_TASK STATEMENT_
Copy out the passage on Olympic decathlon champions and celebrity word for word, in full.

_SUPPLIED PASSAGE_
----------------------------------------
It is something of a paradox that the decathlon—an endeavor typically devoid of spectators and often lightly attended even during the maximum-visibility Olympics—could serve as a springboard to celebrity. But there was, long before Jenner, a U.S. Olympic-star-to-Hollywood-headliner precedent: Swimming champs Johnny Weissmuller (1924 and ’28) and Buster Crabbe (1932) and decathlete Glenn Morris (1936) all wound up playing Tarzan on the silver screen—in an era when Tarzan movies were a big deal. Two-time Olympic decathlon champion Bob Mathias (1948 and ’52) also took a turn as an actor—once playing his decathlete self—before becoming a Congressman.

Plus, of course, there was the Jim Thorpe history, which has caused holders of the Olympic decathlon title to assume the shopworn label of “World’s Greatest Athlete.” (The story was that Thorpe, upon winning at the 1912 Stockholm Games, was complimented by King Gustav V of Sweden thusly: “Sir, you are the greatest athlete in the world.” Thorpe is said to have answered, “Thanks, King,” and days later was honored with a ticker-tape parade in New York City.)
----------------------------------------
_DATASET EXTRACT_

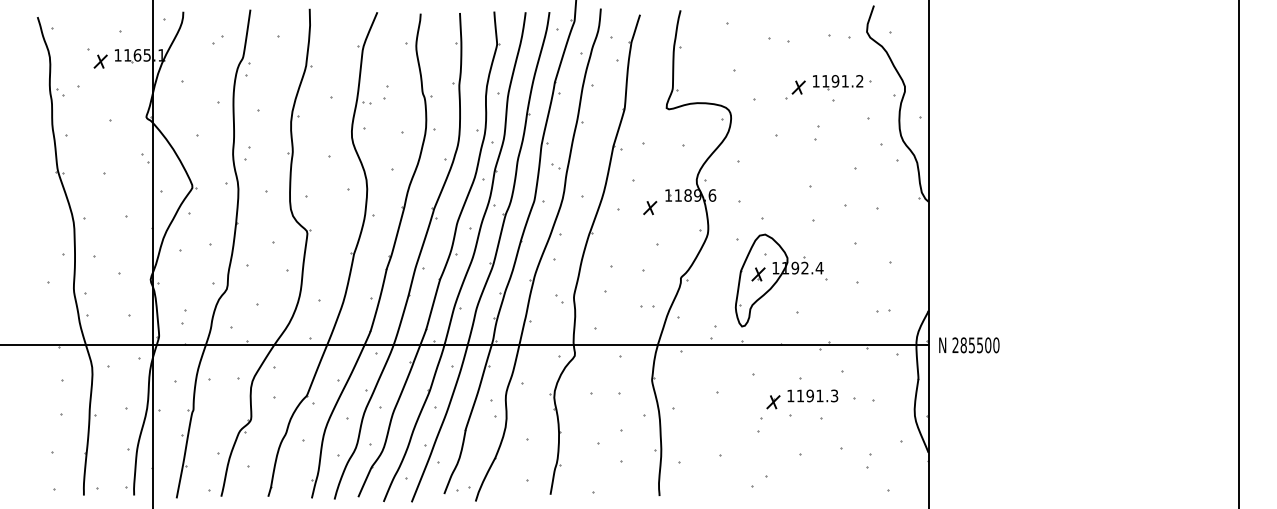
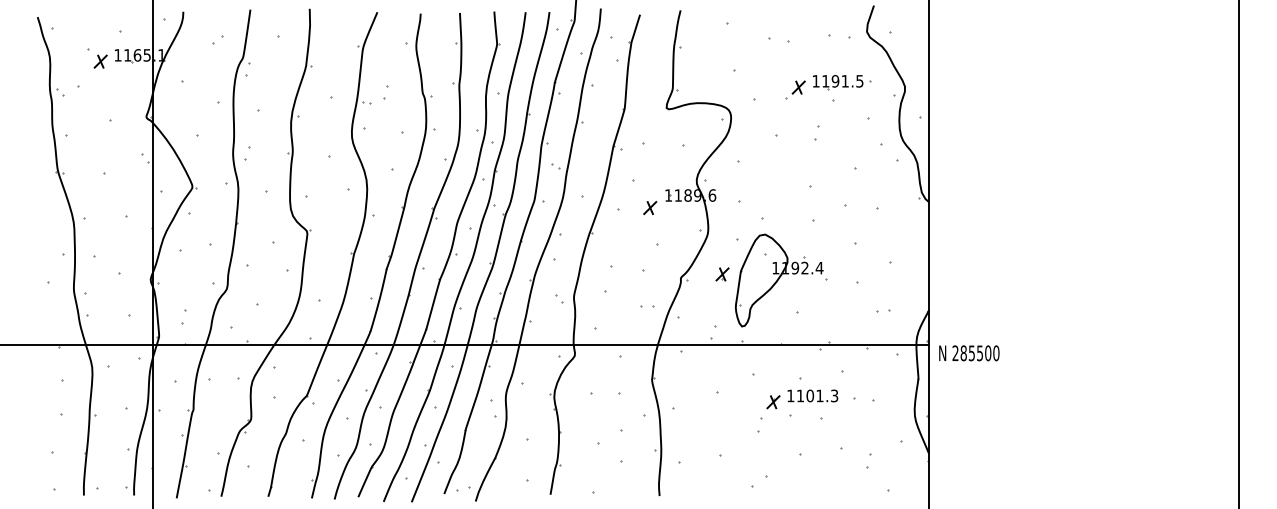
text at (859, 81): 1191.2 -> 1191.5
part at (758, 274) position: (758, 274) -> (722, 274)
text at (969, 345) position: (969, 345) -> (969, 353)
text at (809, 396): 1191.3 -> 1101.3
----------------------------------------
_ANSWER TO THIS EXERCISE_
It is something of a paradox that the decathlon—an endeavor typically devoid of spectators and often lightly attended even during the maximum-visibility Olympics—could serve as a springboard to celebrity. But there was, long before Jenner, a U.S. Olympic-star-to-Hollywood-headliner precedent: Swimming champs Johnny Weissmuller (1924 and ’28) and Buster Crabbe (1932) and decathlete Glenn Morris (1936) all wound up playing Tarzan on the silver screen—in an era when Tarzan movies were a big deal. Two-time Olympic decathlon champion Bob Mathias (1948 and ’52) also took a turn as an actor—once playing his decathlete self—before becoming a Congressman.

Plus, of course, there was the Jim Thorpe history, which has caused holders of the Olympic decathlon title to assume the shopworn label of “World’s Greatest Athlete.” (The story was that Thorpe, upon winning at the 1912 Stockholm Games, was complimented by King Gustav V of Sweden thusly: “Sir, you are the greatest athlete in the world.” Thorpe is said to have answered, “Thanks, King,” and days later was honored with a ticker-tape parade in New York City.)